All six defenseman have played key roles in the postseason, whether offensively or defensively. They’ll need to step up as the Blues have four solid lines of offense they can roll through. But like St. Louis, they have one Tuukka Rask in net, who is the biggest shutdown player in the NHL right now.
Blues: It can’t be said it enough, Jordan Binnington is a star. In 19 games he has a 2.36 goals-against average and .914 save percentage. His numbers dropped slightly in the Western Conference Finals from the second round, from 2.18 GAA to 2.32 and a .922 save pct. to .912. Not a big dip considering the firepower San Jose brought. Binnington is steady in net and the backbone of this team — and has been since he took over in January. And a quick reminder, while it’s not a large sample size, he did hold Boston to only one goal in a shootout win back in February.
Boston: Many have already etched his name on the Conn Smythe Trophy, and to be fair even if Boston loses it could be his to lose. Rask has an impressive 1.84 GAA, .942 save percentage and two shutouts. In the series against Carolina, his number dropped even more to a 1.25 GAA, a.956 save pct. and he shutout the Canes in Game 4. St. Louis does have a deeper lineup than Carolina but Rask has looked incredibly steady in net for Boston.
Of note, Rask is 6-2-4 with a 2.12 GAA and .924 save percentage in 13 games lifetime against St. Louis. Another reminder, he had a 1.44 goals-against average and a .949 save pct. in two games against the Blues this season.
Just like the Carolina Hurricanes were warned, and did not do, the St. Louis Blues must stay out of the penalty box. Boston’s power play is deadly at a 34% efficiency (17 goals in 50 opportunities). On the flip side, St. Louis’ power play could use a boost as it is only 19.4% effective.
Key players to watch
Pat Maroon, F, Blues. Can the hometown kid make good? Maroon returned home to be closer to his son and the move has paid dividends for the forward. He netted 28 points in 74 regular season games and has seven points in 19 postseason games. We all know they’ll be an extra jump in his step for this series as the St. Louis native will be looking to give his city the one thing its been waiting 51 years for — a Stanley Cup.

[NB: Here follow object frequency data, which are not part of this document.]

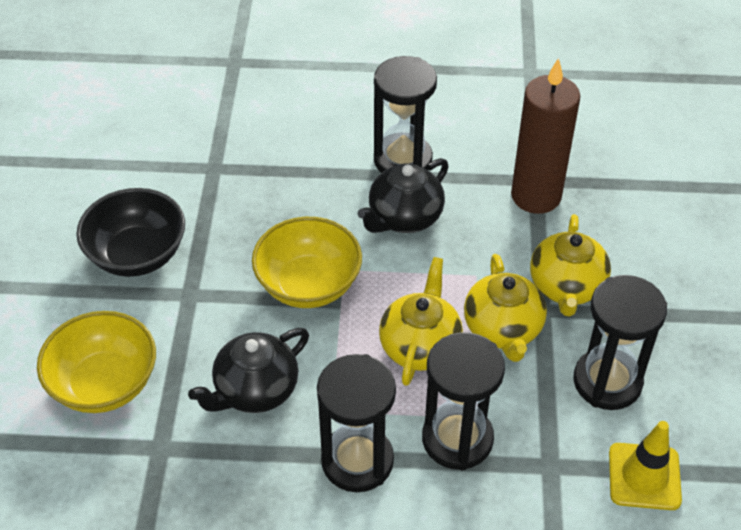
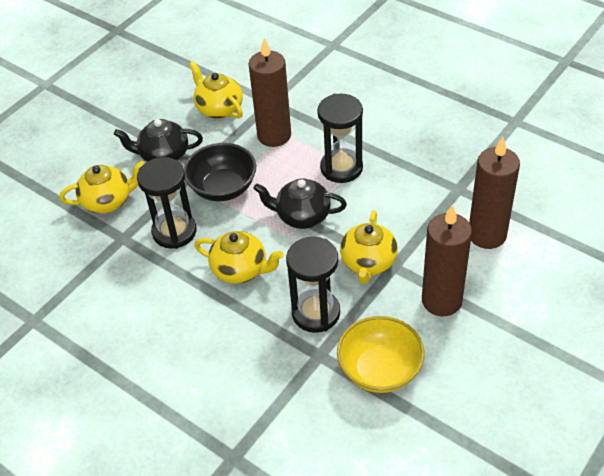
black hourglass: [317,354,396,492] [374,56,437,173] [422,332,505,470] [573,275,667,410] = 4 -> [137,157,197,249] [286,237,340,333] [317,94,363,183] = 3
brown candle: [511,58,580,214] = 1 -> [248,38,291,147] [422,205,472,316] [469,137,520,249] = 3
yellow bowl: [37,311,156,413] [252,217,362,308] = 2 -> [337,316,425,393] = 1
yellow teapot: [379,257,463,386] [464,254,547,362] [530,214,611,316] = 3 -> [60,161,145,214] [189,61,243,119] [194,231,284,284] [340,210,398,284] = 4
yellow traffic cone: [609,421,682,510] = 1 -> none = 0

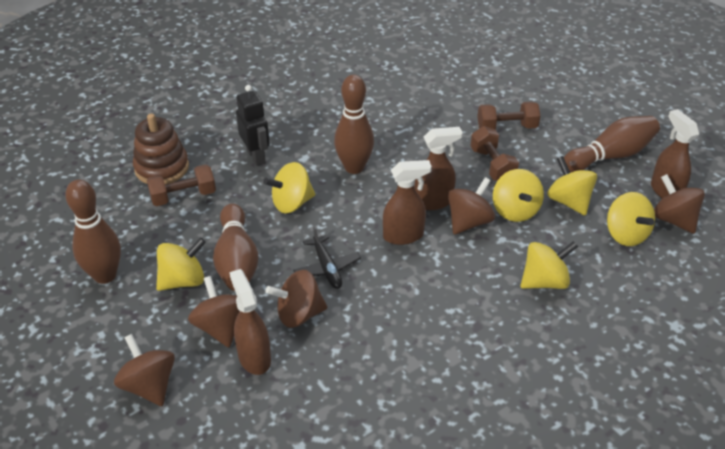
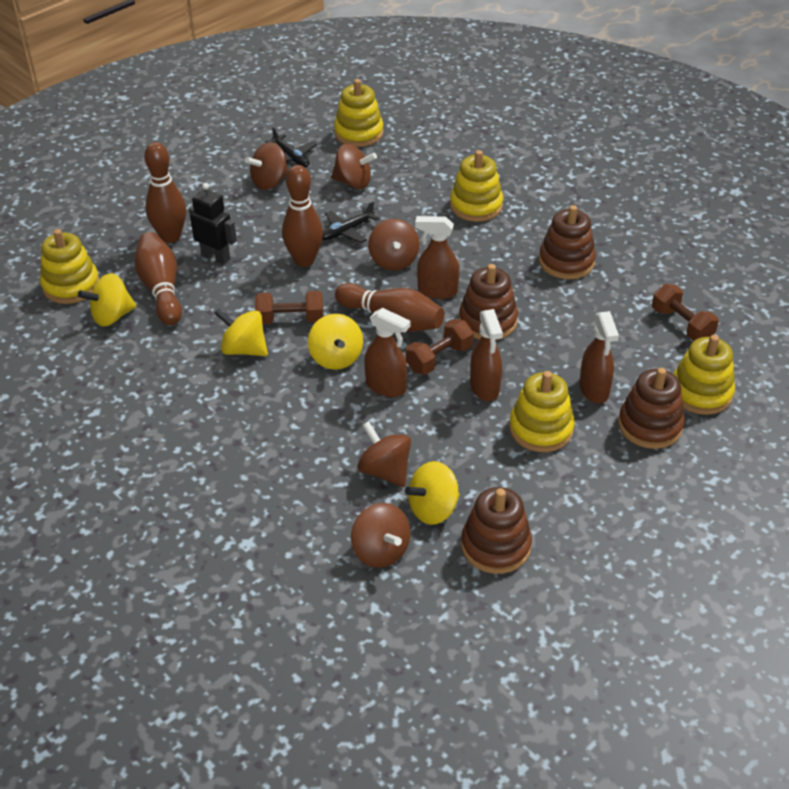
black plane: [293,226,361,289] = 1 -> [265,127,317,167] [322,201,379,243] = 2
brown stacking toy: [133,114,189,184] = 1 -> [459,264,518,340] [461,487,532,574] [539,205,596,279] [618,368,685,449] = 4
yellow spinning top: [156,238,206,291] [263,162,315,214] [493,169,544,222] [520,241,578,289] [547,156,597,216] [607,192,655,246] = 6 -> [78,273,137,327] [214,308,268,356] [308,314,363,370] [405,461,460,525] = 4
yellow stacking toy: none = 0 -> [40,229,99,304] [334,79,384,147] [450,150,503,222] [509,371,575,452] [673,335,735,415] = 5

Matt Grzelcyk, D, Bruins. Speaking of hometown kids, Grzelcyk grew up across the river from TD Garden and his dad, John, is a member of the Bull Gang that is responsible for changing over the arena between events since 1967. In his second NHL season, the 25-year-old defenseman has elevated his game this postseason. He netted two big goals in Game 2 against Carolina and has seven points in 17 games. Like Maroon, will have more at stake than just a Cup for himself.
Bruins vs. Blues playoff history
|1972||Bruins won semifinals in four games|
|1970||Bruins won Stanley Cup Final in four games|
Last five playoff appearances
|2018||Lost in second round to Lightning in five games|
|2017||Lost in first round to Senators in six games|
|2014||Lost in second round to Canadiens in seven games|
|2013||Lost in Stanley Cup Final to Blackhawks in six games|
|2012||Lost in conference quarterfinals to Capitals in seven games|
|2017||Lost in second round to Predators in six games|
|2016||Lost in conference finals to Sharks in six games|
|2015||Lost in first round to Wild in six games|
|2014||Lost in first round to Blackhawks in six games|
|2013||Lost in conference quarterfinals to Kings in six games|
Bruins vs. Blues prediction
Boston and St. Louis have combined for 21 wins when scoring first in the postseason, so whoever gets that first one will have a key advantage. The Bruins may have more goals-for and a lower GAA in the playoffs, but St. Louis knows when to pick their spots. This is going all the way to Game 7 so picking the winner is a tough one, but the Blues are a team of destiny — Blues in seven and Jordan Binnington is your Conn Smythe winner.